Lady Gaga is learning a basic lesson about getting into the alcohol business. Government filings offer a million reasons that a labor of love can turn into a bad romance. The pop star’s application to trademark a new wine name was denied last month as first reported by celeb gossip site, The Blast.
Last year, Gaga filed an application for “Joanne Trattoria Vino Blanco” and “Joanne Trattoria Vino Rossa,” white and red wines respectively.
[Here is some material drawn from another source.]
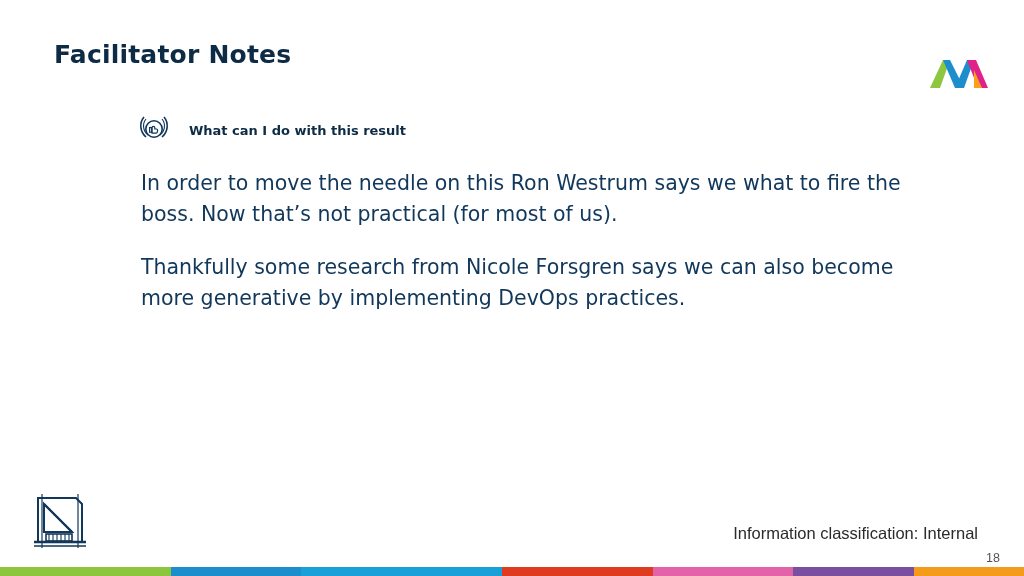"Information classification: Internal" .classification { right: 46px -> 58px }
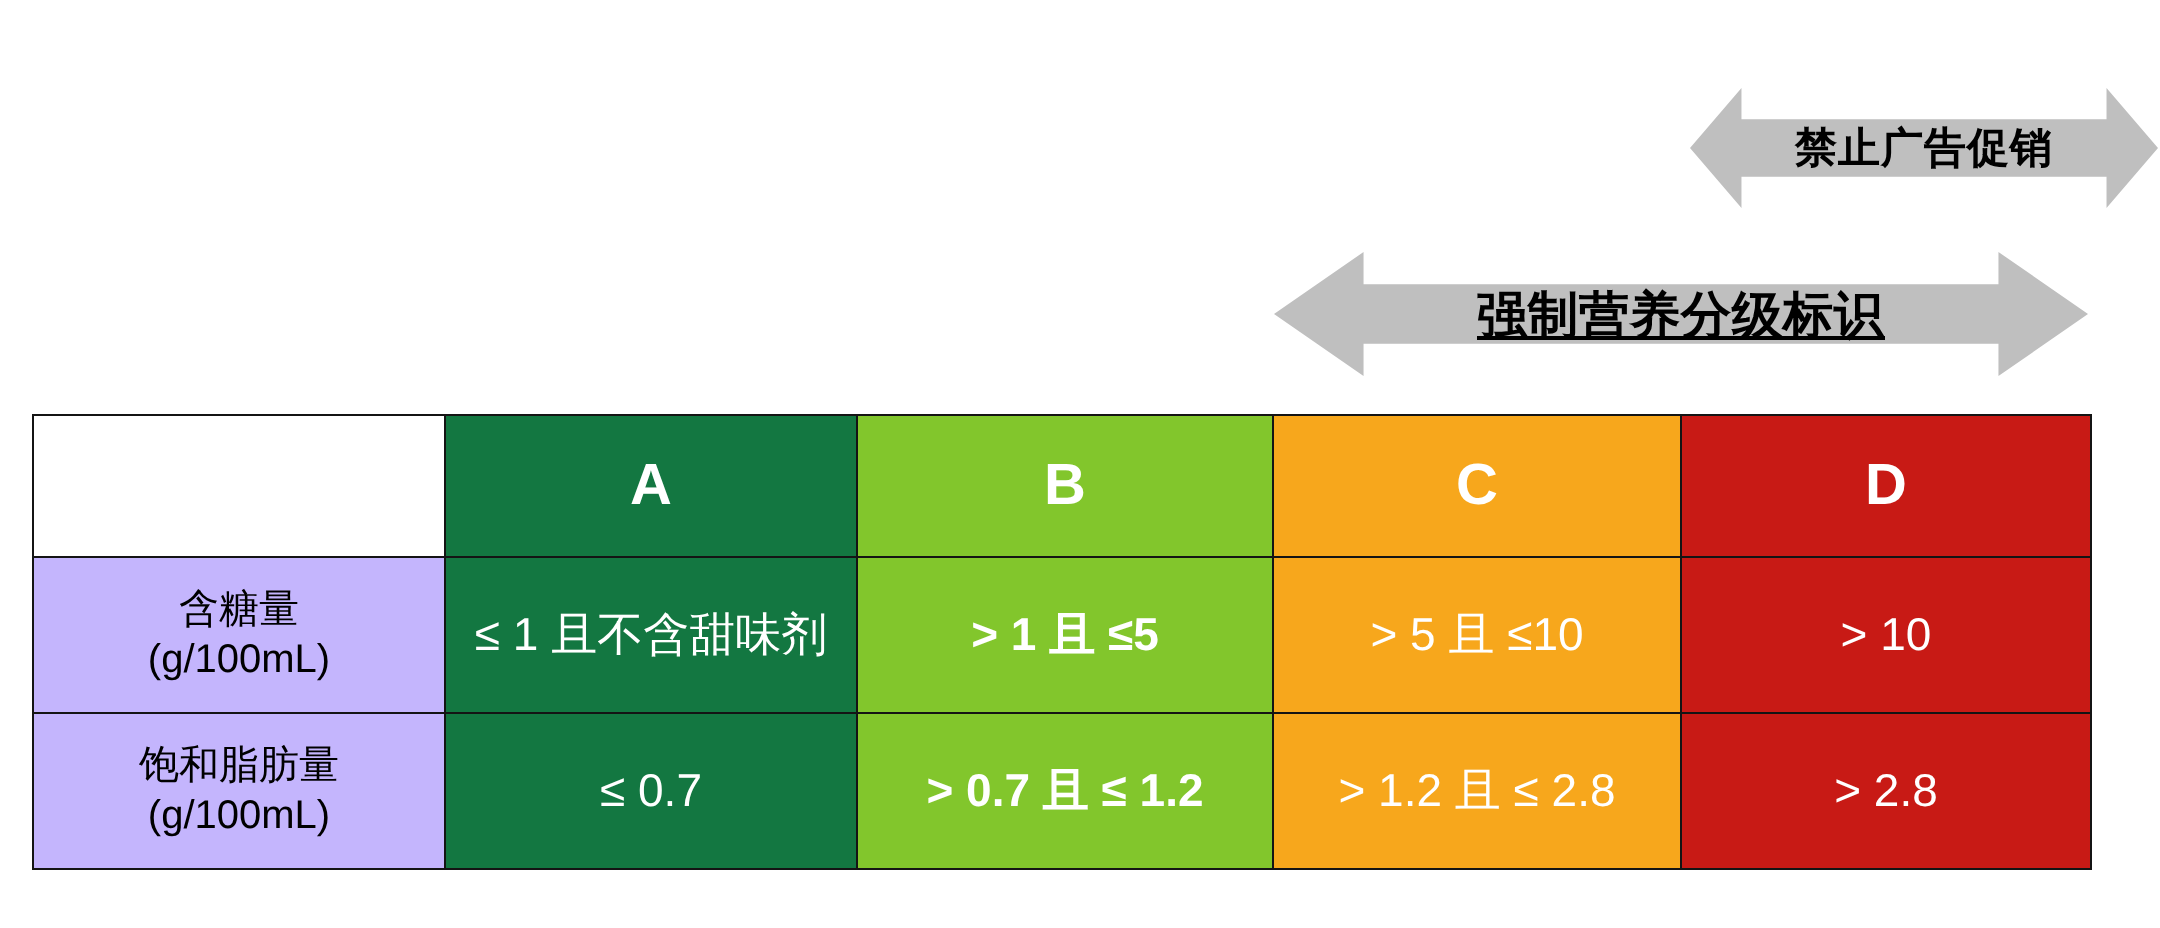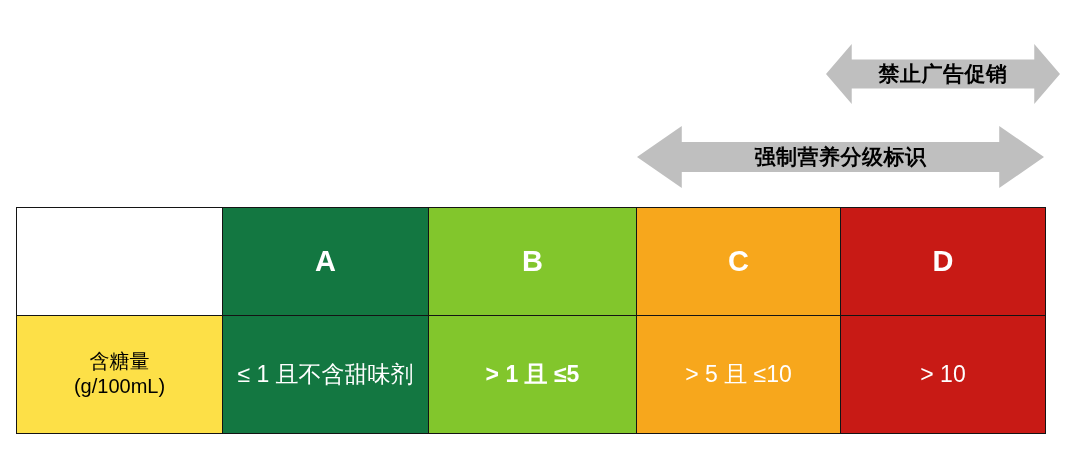"禁止广告促销" #arrow-promo { left: 826px -> 845px }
Alas, the suits at the U.S. Patent and Trademark Office suspended the app, citing another wine already named “Trattoria.” Government records show that the original Trattoria is owned by Carriage House Imports Ltd. who filed with the office in 2015.
Joanne Trattoria is also the name of the restaurant on Manhattan’s Upper West Side owned by Gaga’s father Joe Germanotta. Likewise, Gaga’s 2016 album is titled, “Joanne.” Both are homages to the singer’s late aunt who passed in 1974 after battling lupus.
Don’t be too upset. The songstress has a second application in the system. Gaga also filed to trademark “Grigio Girls” (also Joanne album’s bonus track title.) The paperwork described uses including “wine, prepared wine cocktails, wine coolers, wine punches and prepared alcoholic cocktails.”
However, keep in mind that filing for a trademark is very early in the process of bringing a wine to market. There are many, many other steps—like actually making the wine. A search of the Alcohol and Tobacco Trade Tax site revealed no additional, second stage filings for either Gaga line.